A backtracing GC algorithm uses the back references to determine how many references there are to a particular object. When this list is empty, the object can be GCed.

 

The backtracing GC algorithm would mean that an image could be mostly stored on disk. The GC algorithm does not trace through all of memory, meaning that objects on the disk can remain untouched by a GC.

 

 

The backtracing GC algorithm also is very concurrent; a single object can be reclaimed by it's own private thread of execution independently of any other GCs which are also happening.

 

Each block can be garbage collected, compacted, etc independently of any other block.

 

Objects can be migrated between blocks to optimize object access. Preferably, most pointers are local 16-bit pointers which are much faster than inter-block pointers.

 

This type of virtual machine would make it possible to use the SSEs on the cell processor. It would make very good use of multi-cored CPUs.

 

Custom hardware could be made that executes Smalltalk bytecodes directly. GC and far reference management would then be implemented in bytecodes rather than by hardware. Also, a cell-processor style local memory could be used for each core with a master core doing transfers to/from main memory and disk.

 

Disadvantages: can't have large (>64KB) arrays.

 

This could also use a partition on a disk rather than files on a filesystem. Both options should be available. RAID would be used to make an image span multiple disks.

 

Targetted Platforms

  • Multi-cored computers (dual-core / quad-core).
  • Very multi-cored computers, e.g.

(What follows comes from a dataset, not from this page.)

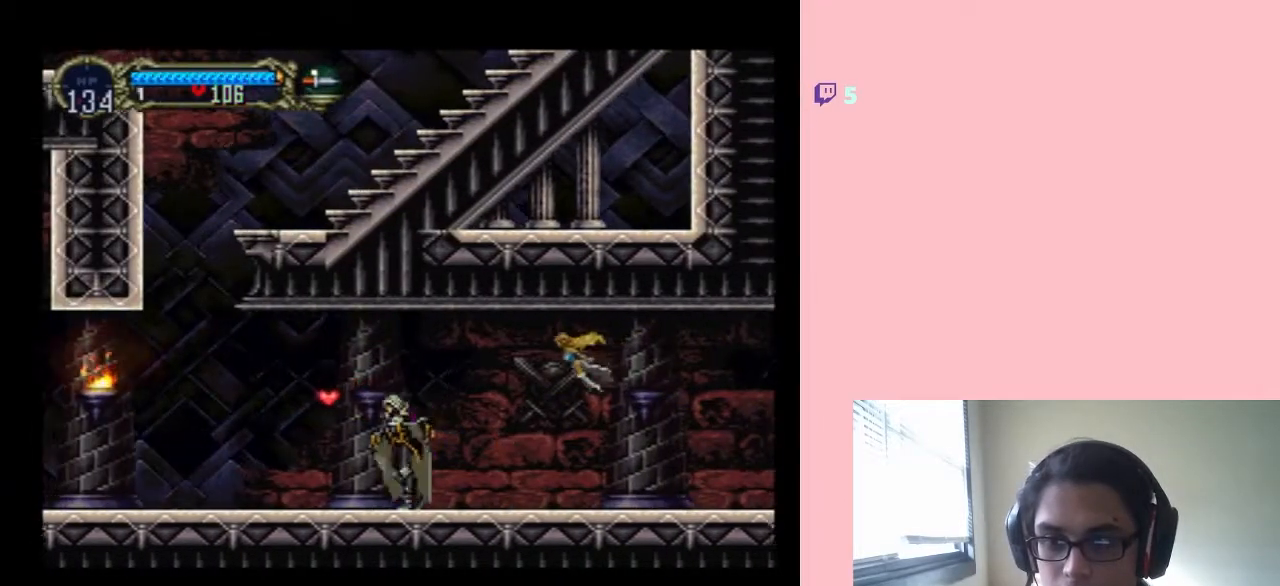
{"dt_ms": 1000, "buttons": ["Y", "DPAD_LEFT"], "left_stick": "center", "right_stick": "center", "events": [[217, "DPAD_UP", "down"], [233, "DPAD_LEFT", "up"], [233, "DPAD_RIGHT", "down"], [233, "DPAD_UP", "up"], [333, "X", "down"], [417, "DPAD_RIGHT", "up"], [683, "X", "up"], [717, "DPAD_LEFT", "down"], [867, "Y", "down"]]}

Sun T2000.
  • Cell processor (6 cores, local memory only).
  • Platforms with little memory - most data held on disk.
  • Custom hardware.

 

Cores must be able to be added and removed at run-time to facilitate:

  • Powering on and off the various hardware cores.
  • Reassigning hardware cores to other tasks (e.g. primitives, reconfiguring FPGA for other task, reconfiguring Rapport Kilocore core for another task).
  • testing, tuning.

 

Ideally, the word size for inter-block references should be customisable - 16 bit, 32 bit. This allows this VM to run efficiently on an architecture where 64kb is too fine a granularity.

 

Custom hardware implementation

 

This VM could be designed with an eventual hardware implementation in mind. A standard computer could have Smalltalk co-processors added to it, much like the Cell architecture has a PowerPC core with custom SSE added to it. The main CPU would handle moving data around the co-processors and doing GC and block management. Alternatively, this could also be done by a Smalltalk-based CPU which would just be one of many cores.

 

Each "core" would have 64KB (or maybe more if multiple blocks need to be loaded?) of local static RAM, and would execute Smalltalk bytecodes. The following would be implemented in hardware:

  • Bytecode execution (stack (push, pop), jump, send, return).
  • Primitives:
    • SmallInteger, Integer operations.
    • Floating point operations (done by shared co-processor?)
    • Object allocation (basicNew).
    • BitBlt and display operations on a shared display device?
  • Maybe intra-block garbage collection? Can this be done in hardware?
  • Block primitives - copying a block back to main memory, requesting a block from main memory, locking a block for writing. These would be callable using special bytecode primitives.
  • Message dispatch table

 

The following would be implemented using bytecodes because they would be too complex to be implemented directly in hardware:

  • Inter-block reference management.
  • Inter-block garbage collection.
  • Maybe intra-block GC if it can't be done in hardware.
  • Block management - moving blocks between disk, main memory and each core's private memory.
  • Method lookup (if it is not in the message dispatch table) and CompiledMethod loading from other blocks.

 

Example: code in a CompiledMethod wants to write to an object referred to using a OutPointer. The hardware would detect that the object being written to is an OutPointer rather than an actual object and would jump to a special location that has bytecodes for dealing with OutPointers (i.e. cause an "interrupt"). That special code would load the block in the OutPointer into the local memory (maybe unloading other blocks in the process to make room), lock it for writing, write the value, unlock the block for writing and return from this "interrupt".

 

A message send would require the CompiledMethod to be locally available. This is discussed below.

 

Block-based VM OS

 

Clients should be fast booting. Clients should only need minimal hardware resources; provided that they are reactive, all the grunt can sit on the server.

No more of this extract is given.